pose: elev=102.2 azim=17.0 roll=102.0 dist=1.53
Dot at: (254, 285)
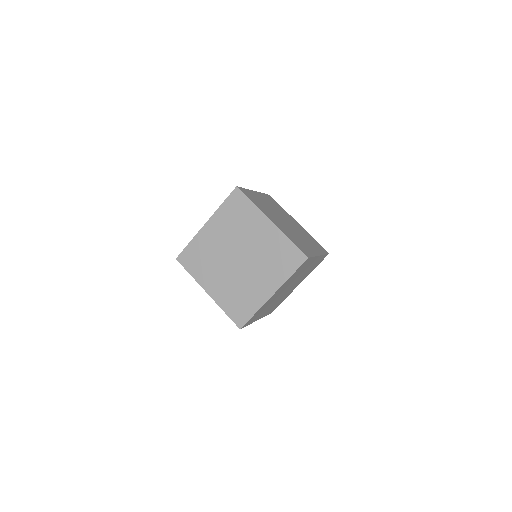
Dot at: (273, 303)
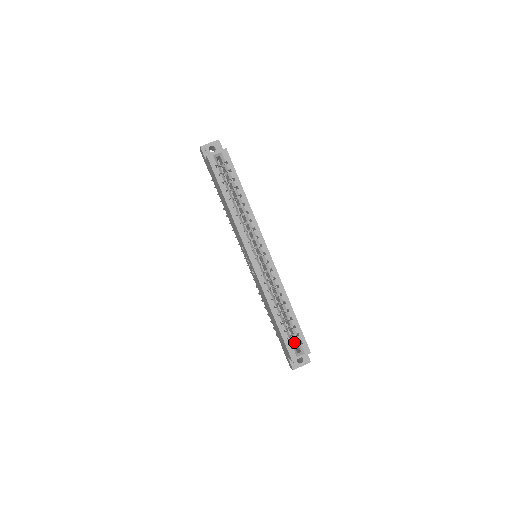
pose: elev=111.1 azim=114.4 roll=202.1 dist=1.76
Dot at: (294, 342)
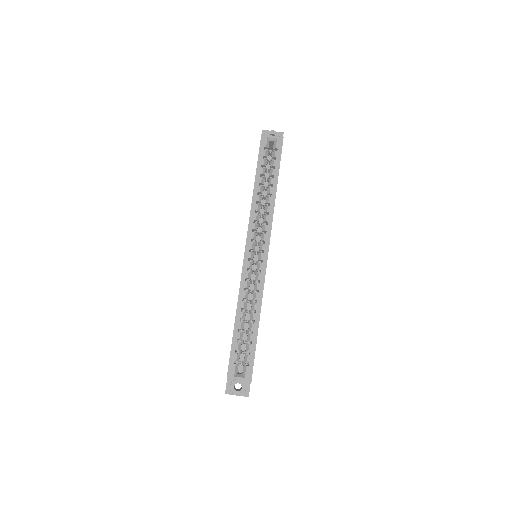
Dot at: (242, 361)
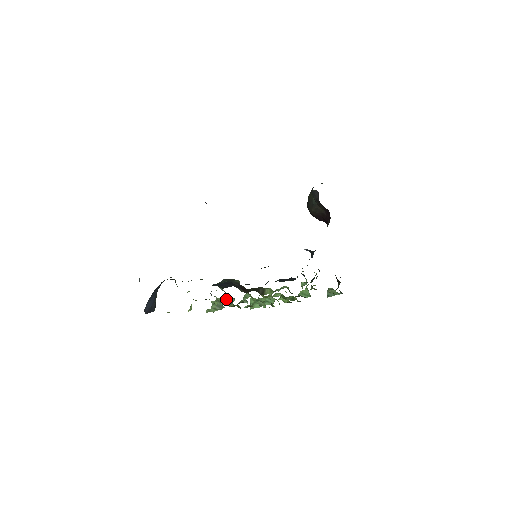
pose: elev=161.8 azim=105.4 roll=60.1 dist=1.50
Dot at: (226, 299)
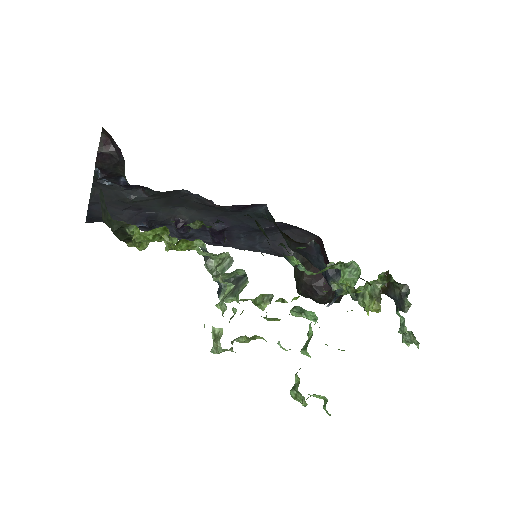
Dot at: occluded
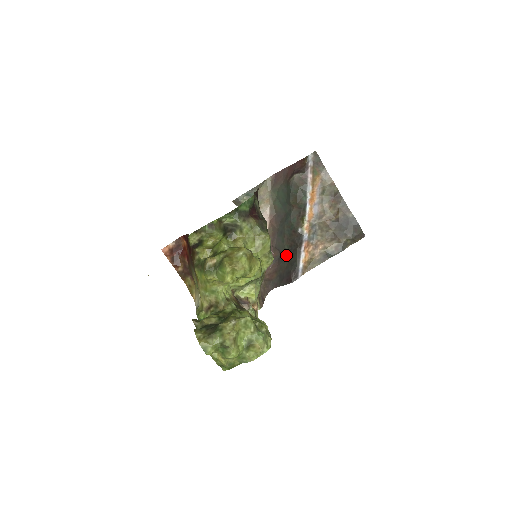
_ _ _
§ **EXERCISE PROMPT**
List each line of the rows above that contains the string "azim", with case-sensitive matching.

§ **RESULT BELOW**
pose: elev=102.2 azim=17.0 roll=102.0 dist=1.53
pose: elev=111.1 azim=114.4 roll=202.1 dist=1.76
pose: elev=161.8 azim=105.4 roll=60.1 dist=1.50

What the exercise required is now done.